Sulle posizioni del partito di Dio, l’analista Weddady contattato da Q Code Magazine, aggiunge che “Hezbollah, come parte del governo libanese, avrebbe ogni interesse a non essere ritenuto dai suoi oppositori come il solo responsabile di un nuovo conflitto con Israele. E la presenza dei tunnel, confermata da UNIFIL in un sopralluogo tecnico il 6 dicembre, sarebbe uno smacco per Hezbollah che ha ripetutamente dichiarato che nel caso di un conflitto con Israele, ne avrebbe occupato il territorio” conclude Weddady. Entrambe gli esperti ritengono che per il Libano non ci sia alcun interesse a entrare in un conflitto con Israele al momento.
Sul fronte israeliano la situazione interna del paese, come spiega Chehayeb, vi sono numerose ragioni che farebbero pensare che non ci sia un vero interesse ad entrare in conflitto.
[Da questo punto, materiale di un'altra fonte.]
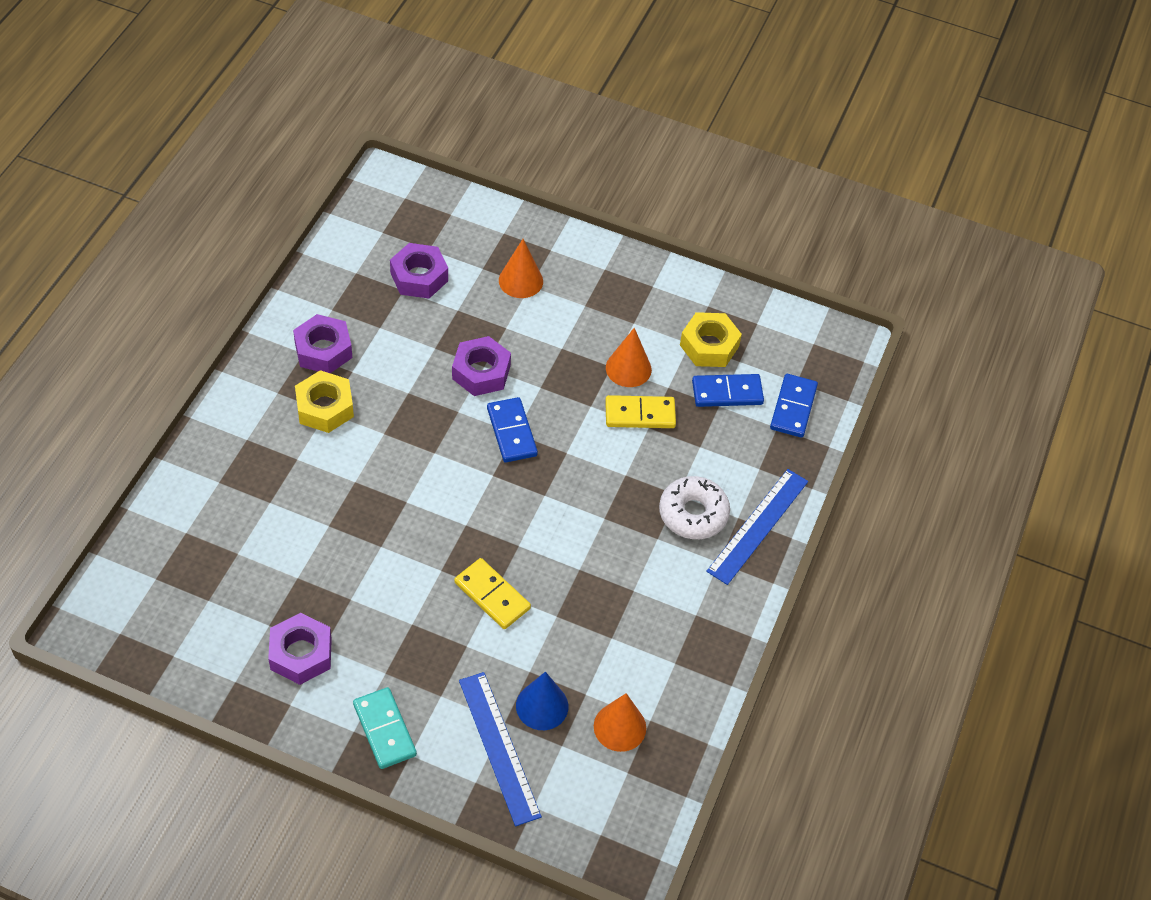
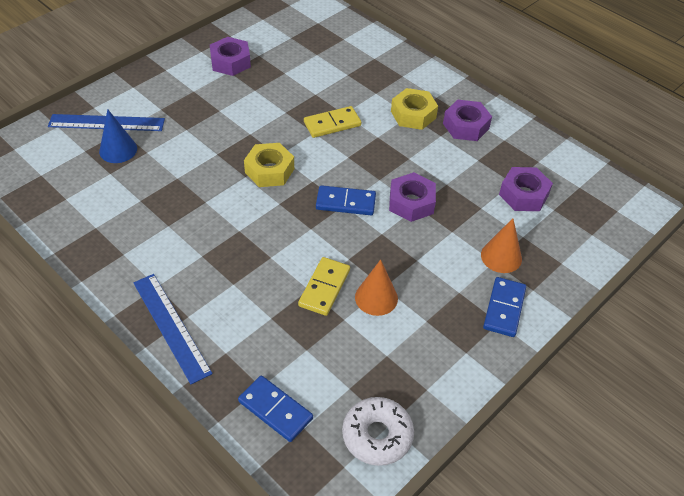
camera: 115 degrees right, 5 degrees down
(384, 730) = (156, 81): turquoise domino -> none
(492, 595) = (214, 151): yellow domino -> yellow domino (332, 124)
(620, 727) = (73, 181): orange cone -> none
(693, 514) = (209, 286): white donut -> white donut (377, 435)
(709, 346) = (377, 369): yellow nut -> yellow nut (269, 170)
(727, 393) = (317, 362): blue domino -> blue domino (504, 308)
A cominciare da “i problemi interni con la popolazione palestinese; la controversa legge sullo stato nazione ebraica e l’interesse del paese a mantenere buone relazioni con il governo della federazione russa per assicurarsi che i suoi alleati, attori non statali del governo siriano, stiano lontano dal Golan.” Il tempismo dell’operazione di smantellamento dei tunnel, per Weddady “presenta un’opportunità politica utile al momento per il Primo Ministro israeliano, Benjamin Netanyahu, attualmente sotto investigazione per corruzione e frode. Senza arrivare ad un vero conflitto con il Libano. Sarebbe questo il motivo della tempistica dell’operazione”.
Per quanto concerne invece il reale apporto che può dare UNIFIL nel prevenire un potenziale conflitto tra le parti é importante ricordare come sostiene Weddady che “l’utilità di UNIFIL è fortemente legata alle reali volontà politiche dei due paesi, Israele e Libano”.
Significativo, almeno per il momento, è il fatto che le operazioni per distruggere i tunnel siano state condotte esclusivamente in territorio israeliano: il mancato confronto diretto con Hezbollah indicherebbe un basso rischio di una escalation. Entrambe le parti hanno mantenuto ad oggi il cessate il fuoco dal 2006.
Tuttavia, come sottolineato da Weddady “nessuna delle parti ha un vero controllo sulle misure di escalation: difficile per entrambe, date le tensioni, se la miccia venisse innescata, prevenire o impedire un conflitto”.
Dal punto di vista prettamente militare, mentre Hezbollah dispone dell’unità Radwan, specializzata negli sconfinamenti per condurre attacchi in territorio israeliano, dal 2014 le IDF (Forze di difesa israeliane) contano sull’unità speciale del genio nota con il nome di ‘Yahalom’ (diamante in ebraico). Quest’ultima conduce operazioni militari tra cui la distruzione dei tunnel (i soldati di questo reparto sono scelti di proposito di una certa statura per assicurare la massima efficenza nelle operazioni).
Per Weddady l’attuale situazione tra i due paesi sarebbe di ‘business as usual’, ma nell’ambito di un ‘business’ di forti tensioni e ostilità anche se non di conflitto bellico.
In Libano invece il clima attuale viene definito “misto” da Chehayeb. Esiste un nervosismo di fondo, ma la priorità è di assicurare la stabilità. Paragonando lo scenario odierno ad esempio con il 2006, per quanto riguarda la posizione degli Stati Uniti a riguardo, pare non ci sia alcun interesse a una escalation. Mentre il presidente Bush nel 2006 si era espresso ed aveva preso una posizione più chiara a riguardo.
In questo complesso scacchiere geopolitico, UNIFIL ha tenuto il 5 dicembre, subito dopo la neutralizzazione dei tunnel da parte israeliana, un incontro tripartito con esponenti senior delle forze armate libanesi (LAF) e le IDF, incontro volto a far diminuire le tensioni tra le parti.
L’Italia che insieme ad altri 42 contingenti da tutto il mondo, mantiene un contingente importante in Libano impiegato in peacekeeping con UNIFIL, svolge quindi un ruolo strategico e di mediazione importante in seno alla missione UNIFIL. Sfatando un noto proverbio libanese che, quando non si trovano i responsabili per un evento, cita ‘dev’essere colpa degli italiani’.